Carissimo Maestro Bouy, la tua carriera è così ricca di eventi, esibizioni e collaborazioni. Da bambino ti saresti mai aspettato un futuro ricco di soddisfazioni artistiche?
Fino all’età di sette anni ho vissuto in Africa, precisamente in Congo Belga, con i miei genitori senza avere alcuna idea di cosa fosse una professione, né un mestiere. Neppure esisteva un teatro o un luogo dove poter assistere a spettacoli, concerti o rappresentazioni di Balletto!
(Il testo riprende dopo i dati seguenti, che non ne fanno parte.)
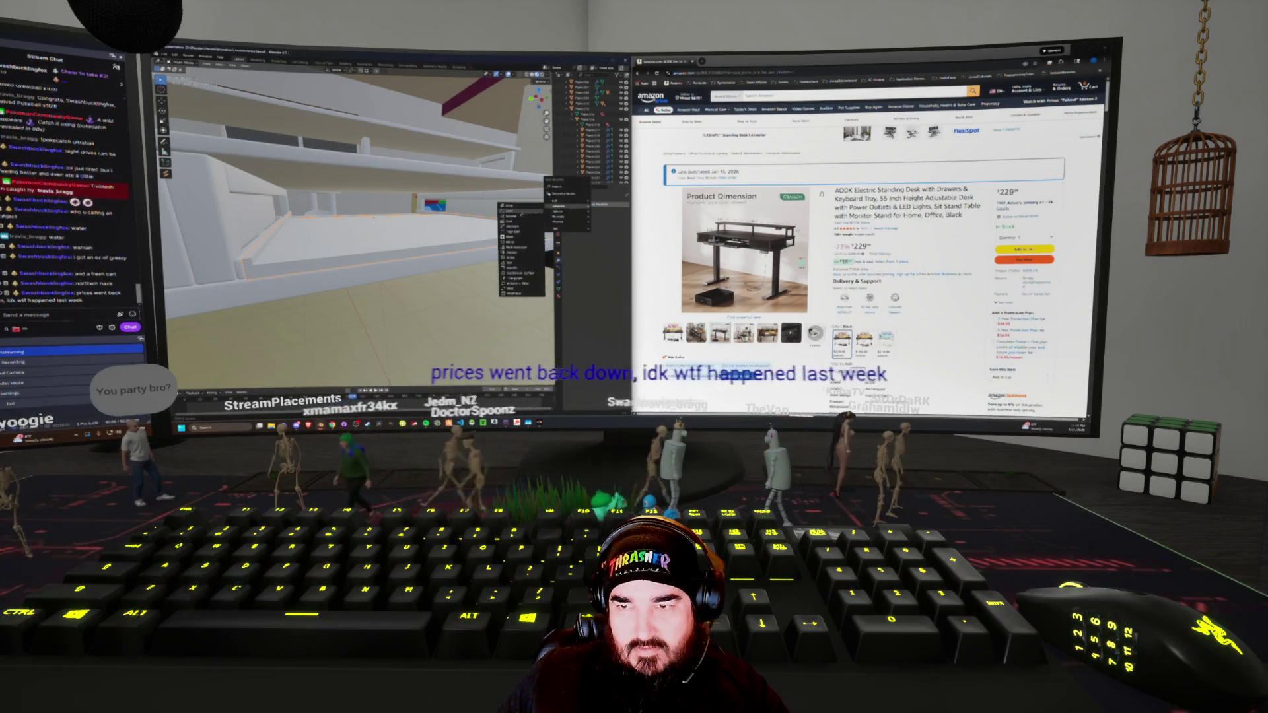
pyautogui.click(518, 210)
Ma la danza, il balletto, la coreografia e il mondo del teatro sono sempre stati il tuo sogno o da ragazzo desideravi intraprendere un altra professione?
Ho iniziato a ballare quando ho imparato a camminare! In maniera spontanea, naturale, seguivo l’istinto... Era una necessità, una maniera di comunicare con l’ambiente circostante: non pensavo a nessun futuro artistico. Era una esigenza primordiale, come bere, mangiare e respirare! Il mio sogno è sempre stato quello della Danza. Se non mi fosse stato permesso danzare, probabilmente avrei scelto di disegnare abiti d’alta moda, o creare costumi per il mondo del teatro. L’incontro con il mio primo Maestro, Raymond Heux (Primo Ballerino del Teatro de La Monnaye di Bruxelles) ha influenzato notevolmente sulla personale crescita professionale. Con lui, che insegnava il metodo Cecchetti, prendevo quattro classi al giorno ed ha forgiato sicuramente la mia preparazione al palcoscenico!


Quali sono stati i momenti più importanti nella tua formazione e a quali maestri sei più grato?
Tutti i Maestri con i quali ho studiato hanno lasciato delle impronte indelebili nella mia crescita e formazione artistica. Viktor Gzovsky al “Ballet du XXe siècle” di Maurice Béjart. E poi Leonid Woitzikowsky, ex danzatore di Sergej Diaghilev al Balletto di Anversa. Madame Nora Kiss a Parigi. José Pares e Menia Martinez sempre al “Ballet du XXe siècle” (negli anni ottanta). Bijorn Holmgreen a Stoccolma per la tecnica Bournonville, e ultima, non in ordine di importanza Olga Lepeshinskaya, allo “Swedish Royal Ballett”.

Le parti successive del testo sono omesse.